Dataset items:
-=-=-=-=-

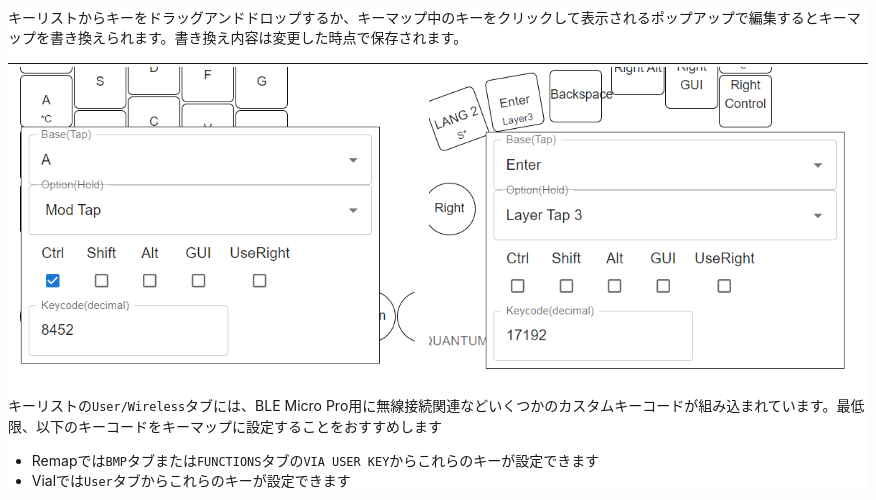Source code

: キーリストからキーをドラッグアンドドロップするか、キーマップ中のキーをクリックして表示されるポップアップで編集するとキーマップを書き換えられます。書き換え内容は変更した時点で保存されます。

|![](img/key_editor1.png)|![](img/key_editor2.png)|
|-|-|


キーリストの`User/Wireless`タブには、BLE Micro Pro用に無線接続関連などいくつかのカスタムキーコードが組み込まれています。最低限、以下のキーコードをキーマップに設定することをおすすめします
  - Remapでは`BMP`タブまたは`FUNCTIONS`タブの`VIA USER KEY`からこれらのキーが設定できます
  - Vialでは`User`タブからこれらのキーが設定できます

-=-=-=-=-

Give every record again without changing a word. Exclude the pictures.

Source code

: キーリストからキーをドラッグアンドドロップするか、キーマップ中のキーをクリックして表示されるポップアップで編集するとキーマップを書き換えられます。書き換え内容は変更した時点で保存されます。

|![](img/key_editor1.png)|![](img/key_editor2.png)|
|-|-|


キーリストの`User/Wireless`タブには、BLE Micro Pro用に無線接続関連などいくつかのカスタムキーコードが組み込まれています。最低限、以下のキーコードをキーマップに設定することをおすすめします
  - Remapでは`BMP`タブまたは`FUNCTIONS`タブの`VIA USER KEY`からこれらのキーが設定できます
  - Vialでは`User`タブからこれらのキーが設定できます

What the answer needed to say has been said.